So, the problem is this:
Find all values of t such that r'(t) is parallel to the xy-plane.
And my equation is:
r(t)=(Squareroot(t+1) , cos(t), t4-8t2)
Well, I will definately have to know how to take the dirivative of the given vector valued function, which I know how to do. I think An important thing to know would be: the cross-product of the two vector-valued functions. But I can't really think of any pertinant formulae off hand that would help with this problem .... (maybe that's why I'm confused).
The Attempt at a Solution
Okay, so as I said I need to take the derivative and then I thought take the cross-product of the derivative and the original function.
So I did that and got: r'(t)= (1/2(t+1)-1/2, -sin(t), 4t3- 16t)

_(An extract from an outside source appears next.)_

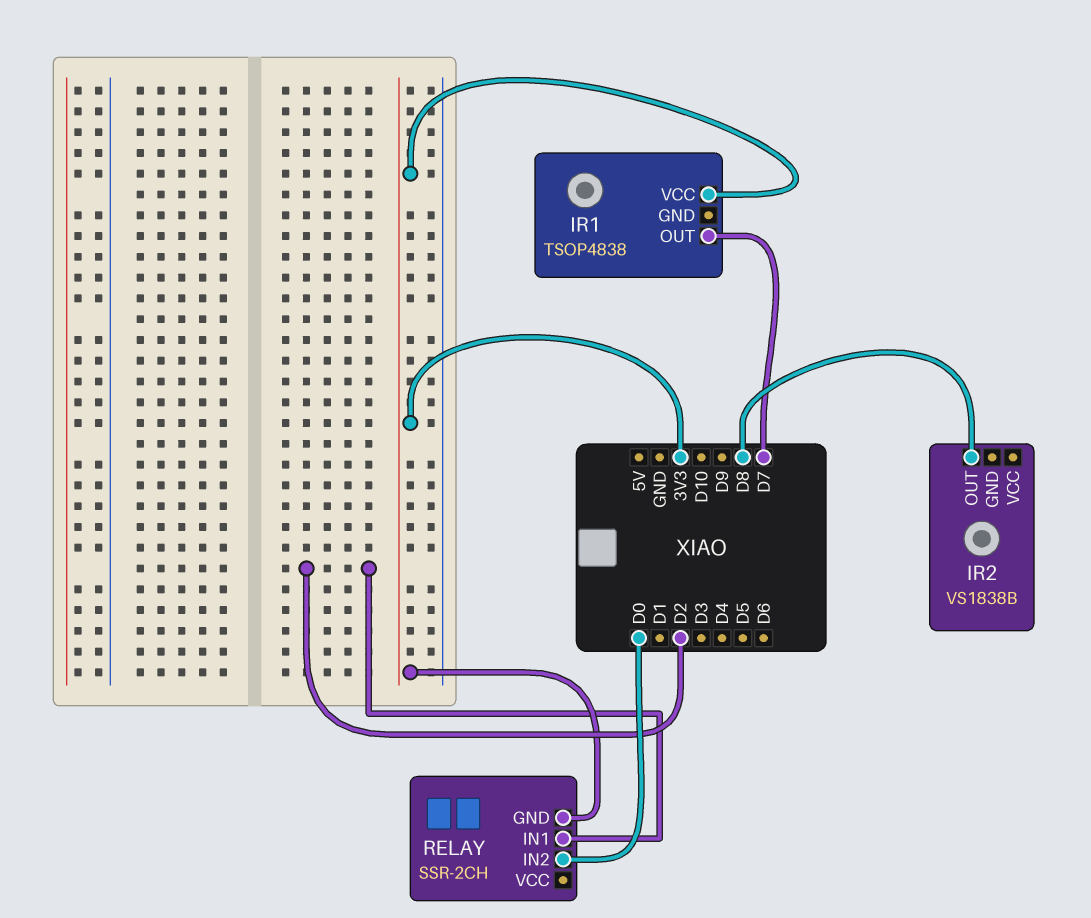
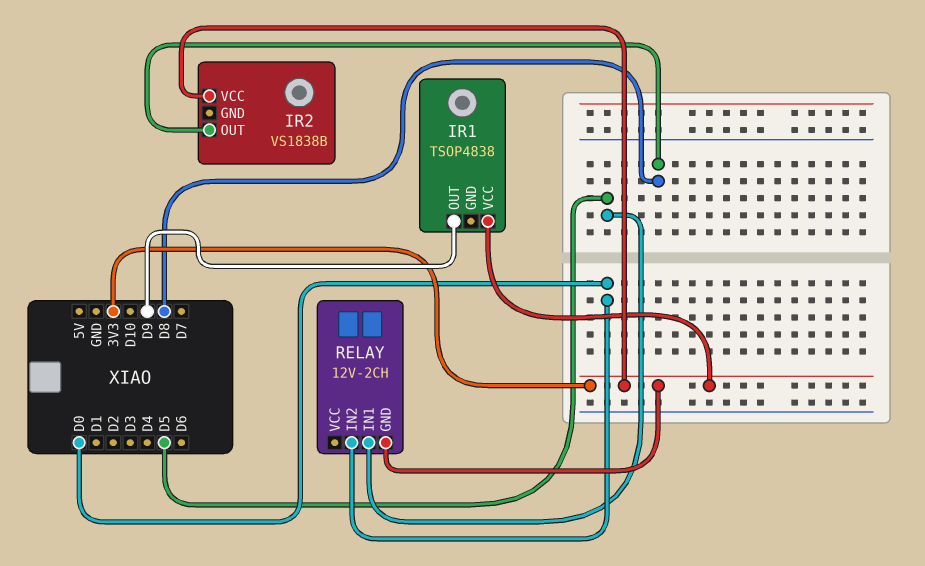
IR1 pin OUT: D7 -> D9
IR2 pin VCC: none -> 3V3
RELAY: SSR-2CH -> 12V-2CH
RELAY pin IN1: D2 -> D5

Wasn't much of a problem there, but now I'm kinda clueless as to how I would find ALL values of t for r'(t) parallel to the xy-plane. So I was thinking about the cross-product because that will tell me if the vector valued function and its derivative are parallel (if I get 0 as my answer when I do the cross-product) then maybe I can figure out a parametric equation for a plane that contains the vector function (the first one not the derivative), and all values in that plane would be parallel to the derivative because the plane is parallel to the derivative. >.< That sounds kind of complicated and somewhat off base to me. I'm speculating here because I really am not sure what to do. Although, that really wouldn't help me much considering I have to deal with the xy-plane. Hm,
So does anyone think they could help steer me in the right direction conceptually? I think I'm stuck conceptually on how I would go about finding these values of t ... I mean I know what they mean by a Vector Valued Function I understand what a function is and what a vector is I know about derivatives and understand all of that and I know when two vectors are parallel when given the corrodinates, but I just don't get this problem. Could someone help me at least start thinking in the right direction.